He doesn’t say a word, but reaches for his own coffee mug, taking his sweet time sipping from it. This is awkward for him, and he doesn’t know how to react.
“This was my grandparents’ house,” he says after a few more moments of uncomfortable silence have passed between us. “I used to live here with them, partly grew up here. It feels more like home to me than any other place.”
He pauses, waiting for me to lift my chin to look at him. Our eyes meet across the table, our gazes speaking silently to one another. His face speaks of concern and empathy. Even if he’s only faking it to make me feel better, he’s doing a really good job at it.

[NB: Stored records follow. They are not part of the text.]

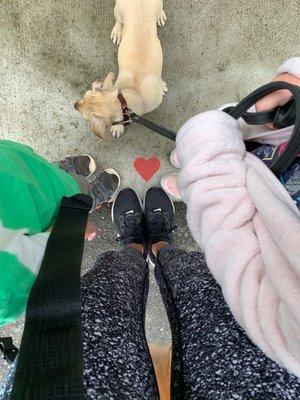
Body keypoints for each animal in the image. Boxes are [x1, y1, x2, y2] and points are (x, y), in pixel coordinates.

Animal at [73, 0, 166, 139]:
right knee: (119, 20)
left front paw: (163, 85)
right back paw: (117, 32)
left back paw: (160, 16)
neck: (134, 94)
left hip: (157, 4)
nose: (74, 105)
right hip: (119, 10)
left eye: (86, 117)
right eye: (85, 96)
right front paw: (118, 127)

“Maybe that’s why I don’t feel lonely,” he adds, his words heavy with meaning. “Despite the vast and empty halls. Every room echoes voices from the past. It’s hard to feel alone among them.”
I’m struck by how beautiful his words are, just like the man who spoke them. It’s hard to imagine that this is the same man who enslaved me, the same man who locked me up, who whips and spanks me, and who fucks me like a savage.
“Your grandparents?” I ask. “You lived here with your grandparents?”
He nods. “Yes, they moved to Florida and gave this house to me.”
“What about your parents?” I want to know.
His face changes, and now he’s the one who’s avoiding my eyes.
“They’re gone,” he says. “Not much to say about them.”
“I’m sorry, I-”
“Don’t worry, it happened a long time ago. I was still a kid,” he says. “It doesn’t bother me.”
He takes a big bite of his toast and looks at me squarely, burying any hint of sadness that might have been there a second before.
“What about your parents?” he asks.
I’m confused at his question. He has never asked me anything personal, and I didn’t expect him to, especially after I found out that he thinks I’m just a whore he bought for his pleasure.
“They‘re alive,” I reply. “I think.”
He chuckles. “You think?”
“Well, the sperm donor who’s supposed to be my father did nothing but drink and hit me and my mother until she finally had the guts to kick him out when I was nine,” I tell him. “And my mother married another asshole shortly after that and had another kid with him. He’s not as bad as my father used to be, but he hates me and I hate him. They are still up in Maine, we barely talk.”
“So you’re not from here?”
I shake my head. “No, I moved here for a job.”
He turns to me, drawing in his eyebrows as his casts me a skeptical look.
Damn, that was stupid. Who would move to a different state just to become a whore?
“Er, not this job,” I correct myself. “I mean, it-”
“I don’t need to know,” he interrupts me. “But I’m sorry to hear about your family.”
Now he’s the one trying to console me just like I did for him before.
We continue to eat in silence for a few moments. There’s so much more I want to know about him. There was such a deep sadness behind his words when he talked about this house and how its halls are filled with voices from the past. I wonder if those voices also echo fights and yelling, as they would in my family’s home.
“How did your parents die?” I dare to ask, certain that he will deny me a response.
“Car accident,” he says. “My father was wasted and drove their car into a ravine. Killed them both, but luckily no one else was hurt. I was with my grandparents at the time.”
“Fuck,” I gasp, unable to come up with a better remark.
“Amen to that,” he says. “Guess we both have that in common, fucked-up fathers.”
He casts me a weird look, questioning, searching, as if he was trying to find something else hidden behind my exterior.
“I guess so,” I say, raising my coffee mug to him in a toast.